Provided information START

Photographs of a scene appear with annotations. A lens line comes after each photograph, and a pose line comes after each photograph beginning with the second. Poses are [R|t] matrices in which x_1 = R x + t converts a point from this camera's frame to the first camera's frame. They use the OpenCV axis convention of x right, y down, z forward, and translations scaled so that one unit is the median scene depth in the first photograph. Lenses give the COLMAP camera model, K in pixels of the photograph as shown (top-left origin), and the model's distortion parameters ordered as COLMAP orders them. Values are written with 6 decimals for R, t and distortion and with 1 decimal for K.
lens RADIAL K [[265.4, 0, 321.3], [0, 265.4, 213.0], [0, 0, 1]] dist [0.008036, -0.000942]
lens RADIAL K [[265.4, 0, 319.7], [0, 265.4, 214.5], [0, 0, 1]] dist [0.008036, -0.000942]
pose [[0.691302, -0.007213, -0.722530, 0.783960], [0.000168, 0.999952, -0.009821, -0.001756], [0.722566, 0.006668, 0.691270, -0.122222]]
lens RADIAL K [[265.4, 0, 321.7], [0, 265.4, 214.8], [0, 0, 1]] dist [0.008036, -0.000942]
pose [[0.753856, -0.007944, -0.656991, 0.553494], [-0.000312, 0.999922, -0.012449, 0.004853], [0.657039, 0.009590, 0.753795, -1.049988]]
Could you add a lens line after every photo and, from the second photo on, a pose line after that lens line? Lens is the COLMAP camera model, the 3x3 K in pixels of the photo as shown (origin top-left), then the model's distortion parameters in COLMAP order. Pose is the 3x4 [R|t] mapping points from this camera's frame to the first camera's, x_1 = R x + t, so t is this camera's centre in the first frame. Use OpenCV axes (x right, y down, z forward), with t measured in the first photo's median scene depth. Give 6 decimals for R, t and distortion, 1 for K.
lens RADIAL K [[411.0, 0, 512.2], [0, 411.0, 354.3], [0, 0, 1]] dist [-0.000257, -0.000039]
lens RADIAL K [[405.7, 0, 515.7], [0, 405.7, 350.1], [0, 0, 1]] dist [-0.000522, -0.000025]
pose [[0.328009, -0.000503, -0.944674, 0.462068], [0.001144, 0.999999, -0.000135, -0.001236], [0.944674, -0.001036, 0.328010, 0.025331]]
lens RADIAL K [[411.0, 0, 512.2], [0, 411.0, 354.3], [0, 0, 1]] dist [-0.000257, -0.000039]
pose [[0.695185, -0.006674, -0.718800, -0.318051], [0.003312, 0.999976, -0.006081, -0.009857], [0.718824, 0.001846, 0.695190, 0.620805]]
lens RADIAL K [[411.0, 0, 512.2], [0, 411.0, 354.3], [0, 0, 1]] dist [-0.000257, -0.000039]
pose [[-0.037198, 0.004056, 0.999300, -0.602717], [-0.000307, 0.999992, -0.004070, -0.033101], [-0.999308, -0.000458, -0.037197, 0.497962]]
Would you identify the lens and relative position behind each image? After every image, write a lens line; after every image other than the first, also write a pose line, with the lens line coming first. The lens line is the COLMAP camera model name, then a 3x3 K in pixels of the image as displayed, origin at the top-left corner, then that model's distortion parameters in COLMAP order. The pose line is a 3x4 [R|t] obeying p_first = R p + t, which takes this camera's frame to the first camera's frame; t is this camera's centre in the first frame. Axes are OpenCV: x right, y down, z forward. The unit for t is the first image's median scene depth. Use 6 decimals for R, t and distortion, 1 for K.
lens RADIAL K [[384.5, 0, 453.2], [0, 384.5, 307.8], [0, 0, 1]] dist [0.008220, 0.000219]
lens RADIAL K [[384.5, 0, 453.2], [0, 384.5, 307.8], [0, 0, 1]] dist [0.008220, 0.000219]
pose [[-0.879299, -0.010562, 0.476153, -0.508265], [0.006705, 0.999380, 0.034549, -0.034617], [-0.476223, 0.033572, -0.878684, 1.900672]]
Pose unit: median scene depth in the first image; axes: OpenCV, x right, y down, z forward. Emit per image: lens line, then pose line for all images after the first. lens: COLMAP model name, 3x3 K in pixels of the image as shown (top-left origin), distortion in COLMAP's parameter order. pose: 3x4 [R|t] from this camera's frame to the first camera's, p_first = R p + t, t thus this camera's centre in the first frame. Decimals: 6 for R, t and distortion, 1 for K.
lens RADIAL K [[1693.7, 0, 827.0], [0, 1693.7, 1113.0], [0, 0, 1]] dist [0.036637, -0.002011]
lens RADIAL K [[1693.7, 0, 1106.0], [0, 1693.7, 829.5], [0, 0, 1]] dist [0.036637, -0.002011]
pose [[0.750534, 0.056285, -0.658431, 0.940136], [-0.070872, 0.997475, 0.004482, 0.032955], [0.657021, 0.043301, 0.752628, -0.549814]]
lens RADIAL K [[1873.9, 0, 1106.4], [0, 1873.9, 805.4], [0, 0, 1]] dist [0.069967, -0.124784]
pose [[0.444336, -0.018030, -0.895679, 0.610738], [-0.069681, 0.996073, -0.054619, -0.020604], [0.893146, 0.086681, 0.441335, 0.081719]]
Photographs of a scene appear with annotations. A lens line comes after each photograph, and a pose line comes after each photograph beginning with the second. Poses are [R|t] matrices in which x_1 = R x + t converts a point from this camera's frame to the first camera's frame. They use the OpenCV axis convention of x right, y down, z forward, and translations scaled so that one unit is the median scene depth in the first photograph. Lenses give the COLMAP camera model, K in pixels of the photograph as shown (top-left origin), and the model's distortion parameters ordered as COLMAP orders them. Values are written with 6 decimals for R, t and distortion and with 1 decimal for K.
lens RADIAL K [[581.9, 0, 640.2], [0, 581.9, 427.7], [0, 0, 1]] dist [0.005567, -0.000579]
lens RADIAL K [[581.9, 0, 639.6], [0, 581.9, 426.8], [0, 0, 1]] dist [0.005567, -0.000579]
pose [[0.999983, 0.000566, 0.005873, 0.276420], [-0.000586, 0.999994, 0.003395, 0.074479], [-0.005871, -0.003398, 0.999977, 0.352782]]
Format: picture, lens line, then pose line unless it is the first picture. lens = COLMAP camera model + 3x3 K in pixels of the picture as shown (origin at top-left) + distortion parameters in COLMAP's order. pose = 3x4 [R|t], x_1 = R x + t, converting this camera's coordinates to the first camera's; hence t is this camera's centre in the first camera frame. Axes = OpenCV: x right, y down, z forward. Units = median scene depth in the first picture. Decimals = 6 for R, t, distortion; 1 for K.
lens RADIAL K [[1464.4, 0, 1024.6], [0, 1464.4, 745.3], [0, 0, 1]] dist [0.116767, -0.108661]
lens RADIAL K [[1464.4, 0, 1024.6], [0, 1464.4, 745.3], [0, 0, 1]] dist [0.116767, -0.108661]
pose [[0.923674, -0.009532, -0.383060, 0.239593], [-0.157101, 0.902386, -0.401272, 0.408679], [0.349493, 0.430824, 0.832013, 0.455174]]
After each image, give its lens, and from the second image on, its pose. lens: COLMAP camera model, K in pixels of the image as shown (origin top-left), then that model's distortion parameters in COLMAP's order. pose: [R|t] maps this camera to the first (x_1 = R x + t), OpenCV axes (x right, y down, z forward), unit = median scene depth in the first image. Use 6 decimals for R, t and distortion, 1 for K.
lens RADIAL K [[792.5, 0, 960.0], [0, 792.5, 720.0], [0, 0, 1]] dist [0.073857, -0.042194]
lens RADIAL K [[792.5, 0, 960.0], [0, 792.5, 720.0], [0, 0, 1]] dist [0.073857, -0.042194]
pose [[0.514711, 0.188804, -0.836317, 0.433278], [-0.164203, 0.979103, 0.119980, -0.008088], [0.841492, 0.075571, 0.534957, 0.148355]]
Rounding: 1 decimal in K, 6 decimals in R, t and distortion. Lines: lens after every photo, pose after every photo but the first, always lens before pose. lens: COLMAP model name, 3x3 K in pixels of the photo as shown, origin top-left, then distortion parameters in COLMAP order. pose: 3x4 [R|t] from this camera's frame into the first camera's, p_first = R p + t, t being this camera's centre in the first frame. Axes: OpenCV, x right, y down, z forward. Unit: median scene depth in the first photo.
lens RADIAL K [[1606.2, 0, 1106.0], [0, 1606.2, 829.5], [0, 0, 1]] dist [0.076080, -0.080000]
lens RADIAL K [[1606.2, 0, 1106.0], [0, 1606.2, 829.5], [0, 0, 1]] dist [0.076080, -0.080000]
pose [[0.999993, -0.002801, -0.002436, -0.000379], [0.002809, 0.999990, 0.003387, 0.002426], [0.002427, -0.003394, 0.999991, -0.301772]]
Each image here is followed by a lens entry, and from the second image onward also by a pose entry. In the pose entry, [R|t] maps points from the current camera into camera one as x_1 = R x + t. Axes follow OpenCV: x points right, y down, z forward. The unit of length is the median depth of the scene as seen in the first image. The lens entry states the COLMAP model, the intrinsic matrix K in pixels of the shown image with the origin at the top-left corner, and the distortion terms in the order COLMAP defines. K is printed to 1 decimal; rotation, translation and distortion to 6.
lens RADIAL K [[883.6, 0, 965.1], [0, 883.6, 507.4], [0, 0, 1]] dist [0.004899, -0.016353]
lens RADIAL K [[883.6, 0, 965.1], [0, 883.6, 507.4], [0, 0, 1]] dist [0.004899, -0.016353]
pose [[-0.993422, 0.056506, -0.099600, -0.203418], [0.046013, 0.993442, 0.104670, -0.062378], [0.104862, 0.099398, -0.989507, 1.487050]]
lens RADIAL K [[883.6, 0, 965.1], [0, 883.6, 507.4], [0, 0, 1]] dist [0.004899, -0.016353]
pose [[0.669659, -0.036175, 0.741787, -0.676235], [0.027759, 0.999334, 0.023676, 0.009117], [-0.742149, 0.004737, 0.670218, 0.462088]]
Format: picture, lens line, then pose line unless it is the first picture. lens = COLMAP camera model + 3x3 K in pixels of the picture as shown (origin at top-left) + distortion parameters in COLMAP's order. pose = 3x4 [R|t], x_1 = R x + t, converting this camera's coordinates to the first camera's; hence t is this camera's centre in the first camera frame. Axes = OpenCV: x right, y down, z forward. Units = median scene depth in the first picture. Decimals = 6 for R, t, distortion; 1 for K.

Provided information END

Task objective: Copy the items again from the line containing "Each image here" through the end of the items, putting "Layout" in place of "Format" and changing nothing else.

Response for this exercise:
Each image here is followed by a lens entry, and from the second image onward also by a pose entry. In the pose entry, [R|t] maps points from the current camera into camera one as x_1 = R x + t. Axes follow OpenCV: x points right, y down, z forward. The unit of length is the median depth of the scene as seen in the first image. The lens entry states the COLMAP model, the intrinsic matrix K in pixels of the shown image with the origin at the top-left corner, and the distortion terms in the order COLMAP defines. K is printed to 1 decimal; rotation, translation and distortion to 6.
lens RADIAL K [[883.6, 0, 965.1], [0, 883.6, 507.4], [0, 0, 1]] dist [0.004899, -0.016353]
lens RADIAL K [[883.6, 0, 965.1], [0, 883.6, 507.4], [0, 0, 1]] dist [0.004899, -0.016353]
pose [[-0.993422, 0.056506, -0.099600, -0.203418], [0.046013, 0.993442, 0.104670, -0.062378], [0.104862, 0.099398, -0.989507, 1.487050]]
lens RADIAL K [[883.6, 0, 965.1], [0, 883.6, 507.4], [0, 0, 1]] dist [0.004899, -0.016353]
pose [[0.669659, -0.036175, 0.741787, -0.676235], [0.027759, 0.999334, 0.023676, 0.009117], [-0.742149, 0.004737, 0.670218, 0.462088]]
Layout: picture, lens line, then pose line unless it is the first picture. lens = COLMAP camera model + 3x3 K in pixels of the picture as shown (origin at top-left) + distortion parameters in COLMAP's order. pose = 3x4 [R|t], x_1 = R x + t, converting this camera's coordinates to the first camera's; hence t is this camera's centre in the first camera frame. Axes = OpenCV: x right, y down, z forward. Units = median scene depth in the first picture. Decimals = 6 for R, t, distortion; 1 for K.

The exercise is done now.